→ **Data to process**:
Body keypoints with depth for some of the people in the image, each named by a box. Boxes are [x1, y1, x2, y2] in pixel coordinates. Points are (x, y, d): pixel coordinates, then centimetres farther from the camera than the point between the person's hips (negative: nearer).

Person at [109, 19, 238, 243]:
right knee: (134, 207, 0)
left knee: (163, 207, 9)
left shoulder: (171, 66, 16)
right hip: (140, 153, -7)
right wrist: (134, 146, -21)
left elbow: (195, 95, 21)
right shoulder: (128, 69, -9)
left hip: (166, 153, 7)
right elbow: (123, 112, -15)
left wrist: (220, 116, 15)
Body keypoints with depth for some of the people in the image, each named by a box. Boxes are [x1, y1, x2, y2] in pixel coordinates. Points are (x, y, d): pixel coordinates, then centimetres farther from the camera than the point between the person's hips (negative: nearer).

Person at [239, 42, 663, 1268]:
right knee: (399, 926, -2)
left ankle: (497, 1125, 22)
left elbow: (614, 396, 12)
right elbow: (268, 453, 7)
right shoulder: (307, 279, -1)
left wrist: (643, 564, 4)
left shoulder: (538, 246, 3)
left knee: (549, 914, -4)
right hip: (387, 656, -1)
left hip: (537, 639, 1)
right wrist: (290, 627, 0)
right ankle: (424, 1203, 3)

---

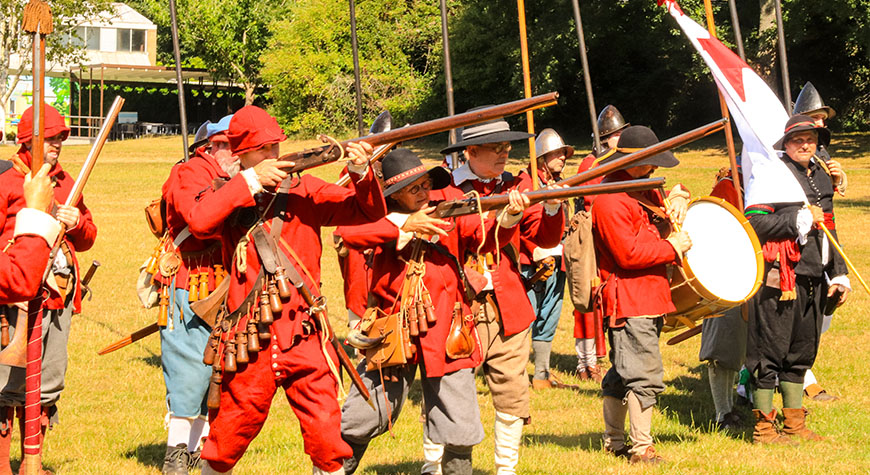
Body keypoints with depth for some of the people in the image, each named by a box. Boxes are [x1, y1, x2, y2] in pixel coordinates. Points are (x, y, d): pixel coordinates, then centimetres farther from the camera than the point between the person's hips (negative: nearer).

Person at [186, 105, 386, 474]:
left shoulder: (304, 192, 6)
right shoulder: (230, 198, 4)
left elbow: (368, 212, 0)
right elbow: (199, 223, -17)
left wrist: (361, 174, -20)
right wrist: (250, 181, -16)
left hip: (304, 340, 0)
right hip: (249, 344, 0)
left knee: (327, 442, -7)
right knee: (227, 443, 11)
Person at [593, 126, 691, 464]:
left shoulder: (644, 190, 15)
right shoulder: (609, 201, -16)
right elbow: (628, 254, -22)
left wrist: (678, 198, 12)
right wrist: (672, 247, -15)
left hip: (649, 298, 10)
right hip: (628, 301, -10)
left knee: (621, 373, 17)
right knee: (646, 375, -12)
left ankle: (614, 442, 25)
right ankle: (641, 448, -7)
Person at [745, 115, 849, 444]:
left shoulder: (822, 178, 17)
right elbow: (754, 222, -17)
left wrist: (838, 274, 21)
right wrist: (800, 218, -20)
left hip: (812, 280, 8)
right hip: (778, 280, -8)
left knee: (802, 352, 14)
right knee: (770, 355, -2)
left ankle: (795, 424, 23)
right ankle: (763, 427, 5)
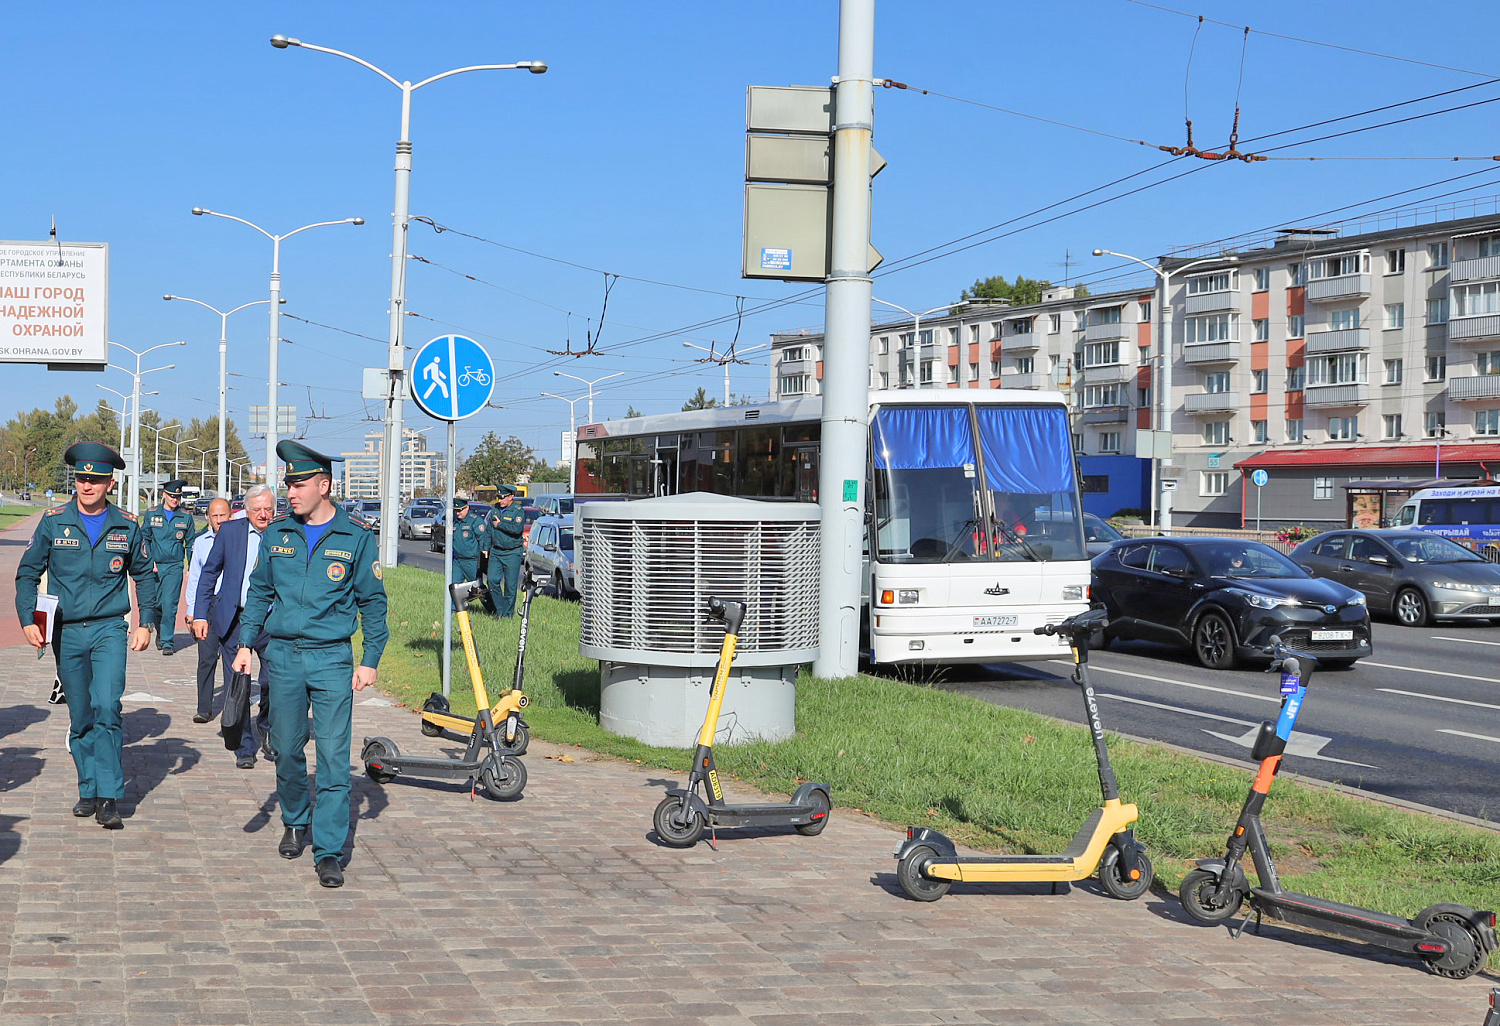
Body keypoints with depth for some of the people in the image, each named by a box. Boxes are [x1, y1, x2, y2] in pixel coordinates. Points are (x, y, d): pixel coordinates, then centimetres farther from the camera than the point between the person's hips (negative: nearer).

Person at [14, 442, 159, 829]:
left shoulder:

...

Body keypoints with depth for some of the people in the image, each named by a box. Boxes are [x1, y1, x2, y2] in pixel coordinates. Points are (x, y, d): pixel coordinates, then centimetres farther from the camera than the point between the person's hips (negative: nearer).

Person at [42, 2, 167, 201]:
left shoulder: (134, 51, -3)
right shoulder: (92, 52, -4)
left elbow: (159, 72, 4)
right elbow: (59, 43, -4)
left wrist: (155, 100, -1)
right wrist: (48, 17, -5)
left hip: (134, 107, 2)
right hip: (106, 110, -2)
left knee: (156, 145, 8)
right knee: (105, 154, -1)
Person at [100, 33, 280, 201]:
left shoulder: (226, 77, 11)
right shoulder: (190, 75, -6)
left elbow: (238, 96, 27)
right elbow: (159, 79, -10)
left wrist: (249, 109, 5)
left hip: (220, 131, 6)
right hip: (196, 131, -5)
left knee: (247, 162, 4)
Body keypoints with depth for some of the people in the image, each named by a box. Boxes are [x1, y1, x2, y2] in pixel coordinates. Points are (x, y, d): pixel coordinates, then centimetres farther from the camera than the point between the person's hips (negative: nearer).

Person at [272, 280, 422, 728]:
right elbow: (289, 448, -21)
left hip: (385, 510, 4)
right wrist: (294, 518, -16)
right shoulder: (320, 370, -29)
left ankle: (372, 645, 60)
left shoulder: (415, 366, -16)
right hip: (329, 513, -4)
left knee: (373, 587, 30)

→ **Goal of the exercise**: Update the lines from the line with "right elbow: (159, 79, -10)" to the line with "left knee: (373, 587, 30)" by replacing "knee" with "kneecap" and leaving everything else as it is. Give only those lines.

→ **Solution**:
right elbow: (159, 79, -10)
left wrist: (249, 109, 5)
left hip: (220, 131, 6)
right hip: (196, 131, -5)
left kneecap: (247, 162, 4)
Body keypoints with depth for some of the people in the image, each named by a box. Boxes are [x1, y1, x2, y2] in pixel coordinates. Points are (x, y, d): pixel coordinates, then centimetres farther from the camera than the point between the person's hips (negative: nearer).

Person at [272, 280, 422, 728]:
right elbow: (289, 448, -21)
left hip: (385, 510, 4)
right wrist: (294, 518, -16)
right shoulder: (320, 370, -29)
left ankle: (372, 645, 60)
left shoulder: (415, 366, -16)
right hip: (329, 513, -4)
left kneecap: (373, 587, 30)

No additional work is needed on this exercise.